STOCKHOLM, Maine — The town of Stockholm recently held a grand opening and ribbon cutting for a brand new boat landing and trail system near the bridge on North Main Street, a project that has been in the works for nearly a decade.
To date, Stockholm and surrounding towns have raised more than $75,000 toward the project, which greatly exceeded the expectations of local officials.
Volunteers, town officials, and contractors responsible for the project were all present on May 25 for a ceremony led by project manager and Stockholm Planning Board member Dave Peterson, who gave a brief history of the project to dozens of guests.
The late Mike Sandstrom, a resident primarily responsible for getting the ball rolling in 2009 when the project became part of the town’s comprehensive plan, was “obsessed” with utilizing the “unique assets in [Stockholm’s] woods, fields and waters,” and prioritizing access to the town’s outdoor offerings, “right up to the time he was taken from us in 2014,” Peterson said.
“With approval and direction from our elected selectmen,” Peterson said, “we’ve been able to come together to plan, establish, and now dedicate this recreation area and to formally open the new boat launch facility.”

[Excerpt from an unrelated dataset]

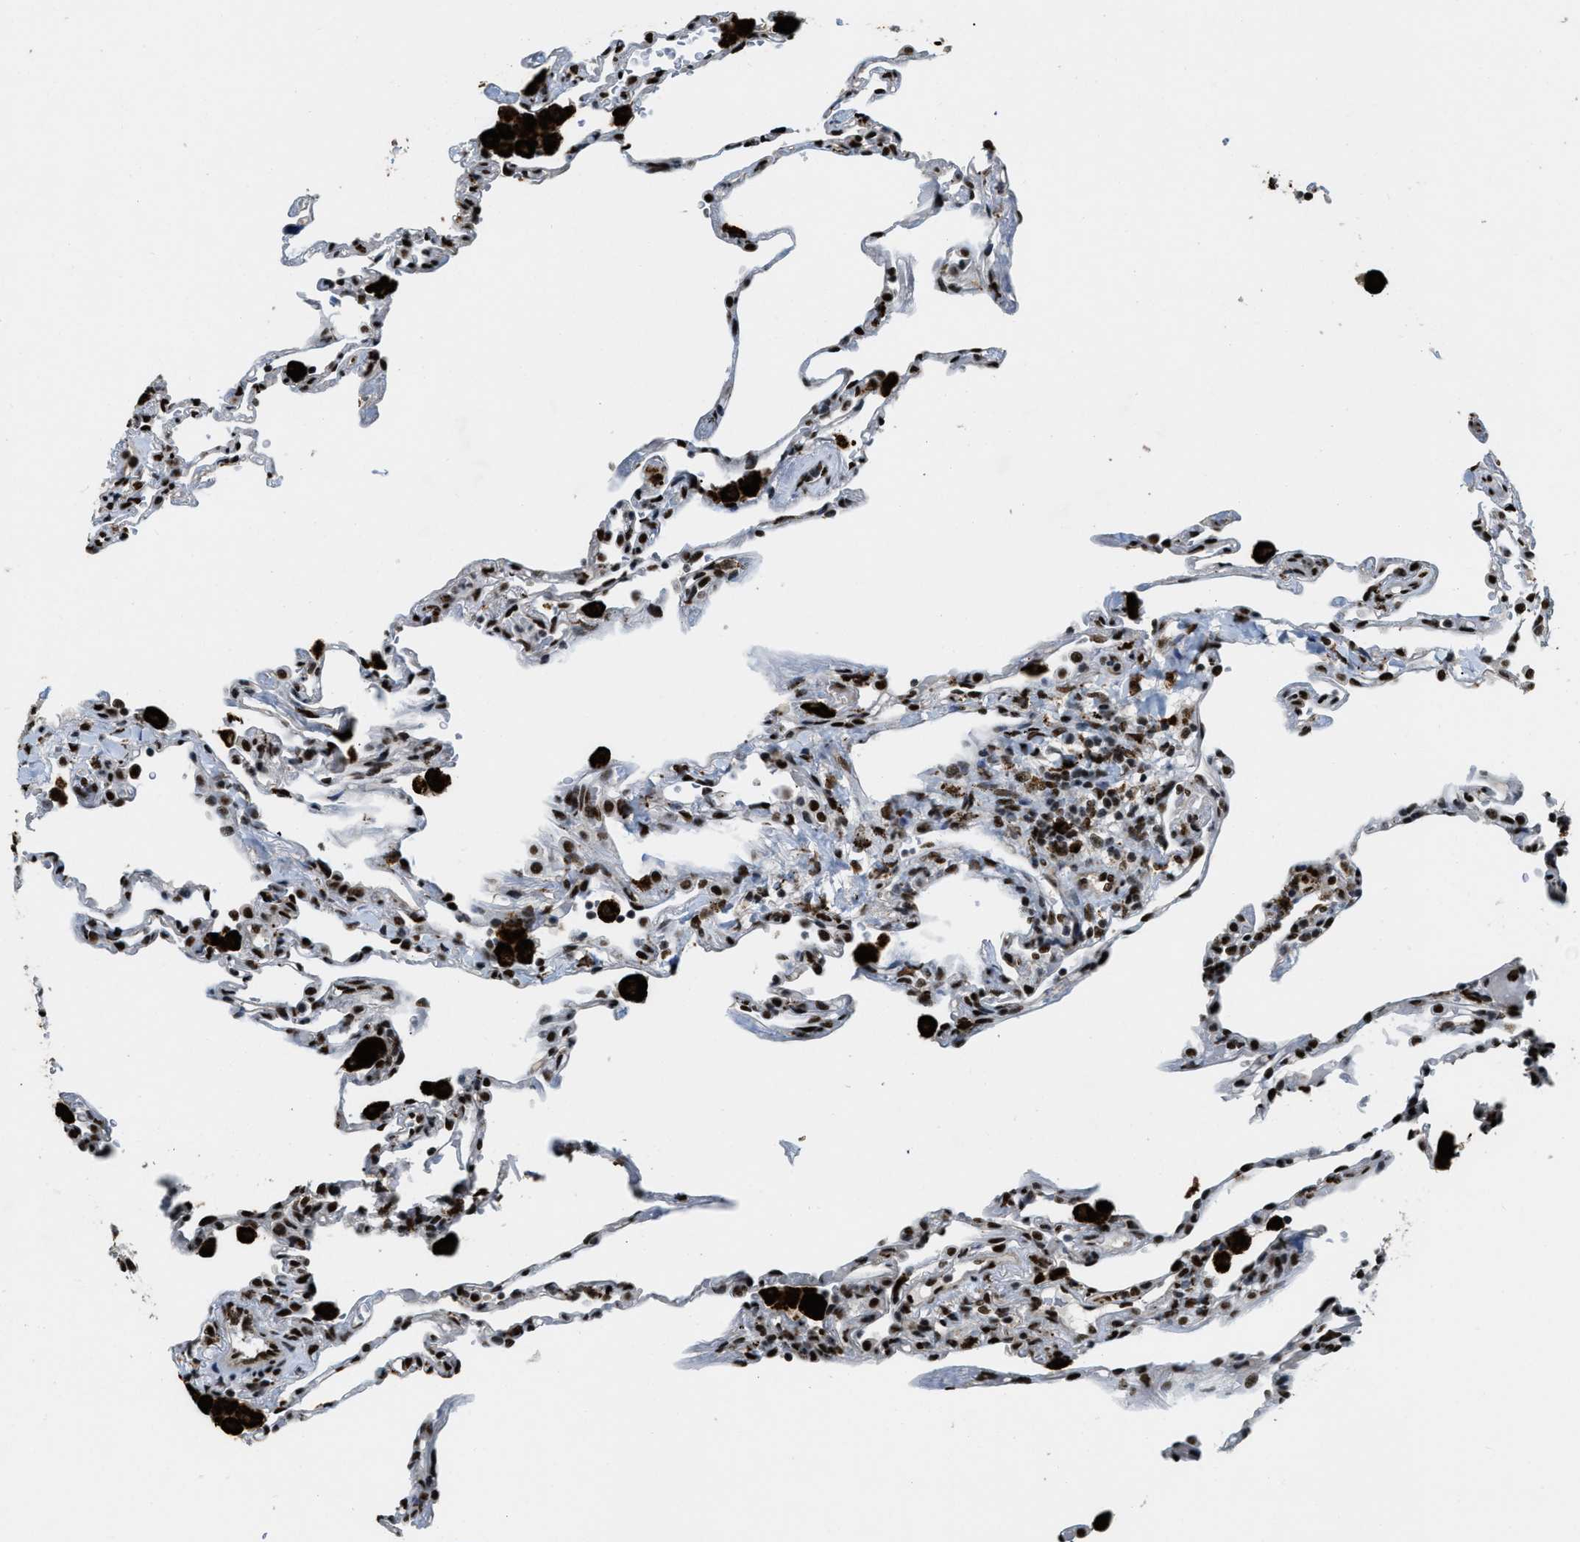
{"staining": {"intensity": "strong", "quantity": ">75%", "location": "nuclear"}, "tissue": "lung", "cell_type": "Alveolar cells", "image_type": "normal", "snomed": [{"axis": "morphology", "description": "Normal tissue, NOS"}, {"axis": "topography", "description": "Lung"}], "caption": "Brown immunohistochemical staining in normal human lung demonstrates strong nuclear positivity in approximately >75% of alveolar cells. Nuclei are stained in blue.", "gene": "NUMA1", "patient": {"sex": "male", "age": 59}}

He said this is only the first step in a series of developments that will continue the building of trails throughout the year for walkers and bicyclists, in addition to eventually establishing “related facilities that are still just barely in the planning stages.”
In 2016, the planning board formally took on the project of creating a boat launch and expanding trails in the area, inspiring people in Stockholm and surrounding communities to help the project. Most notably local residents Suzy Anderson and Judy Bleiler donated 10 acres of land, which helped the town obtain a $73,800 grant from the Maine Department of Agriculture, Conservation, and Forestry and fund the development of a boat landing adjacent to Madawaska Stream.
The area itself was dubbed the Frederick J. and Merrita D. Anderson Memorial Recreation Area, and Anderson and Bleiler’s parents, who originally had owned the 10 acres of land.
Peterson, during the ribbon cutting, also thanked a variety of individuals who helped make the project possible.
He said Joy Barresi-Saucier was responsible for doing the “heavy lifting” as the grant writer and later as a fundraising volunteer. Additionally, he thanked Tim Roix of B.R. Smith Engineering for creating the project design.
The project itself was built by Soderberg Construction of Caribou, who Peterson said was terrific in creating a “first class product” from start to finish. Additionally, he said that both Soderberg Construction and B.R. Smith were among many local businesses that donated to the fundraising campaign.
“And speaking of donations,” Peterson said, “I have to mention one truly motivating gift. Our native son, Elmer Gunnerson, personally restored to factory specs a beautiful Ford Model-T, which he donated to be raffled to benefit the project. We also need to thankfully take note of the work of Rick Nichols, our local master sign-maker, who volunteered his considerable skills to create the sign at our entrance as well as the donor recognition sign.”
He concluded by thanking a “core group that put in countless hours to prove anything can be done, even in a small town with limited resources:” Stockholm Planning Board members Tom Campbell, Herb Lausier, Dave Duquette, Dave Strainge and Brent Johnson; in addition to Linda Callison, Lori Costello, Debbie Currier, Val Delaney, Liddey McCulley and Charles Forsman.
“I want to offer them my personal thanks for being the best such group that I have ever had the pleasure of working with,” he concluded. “Great job.”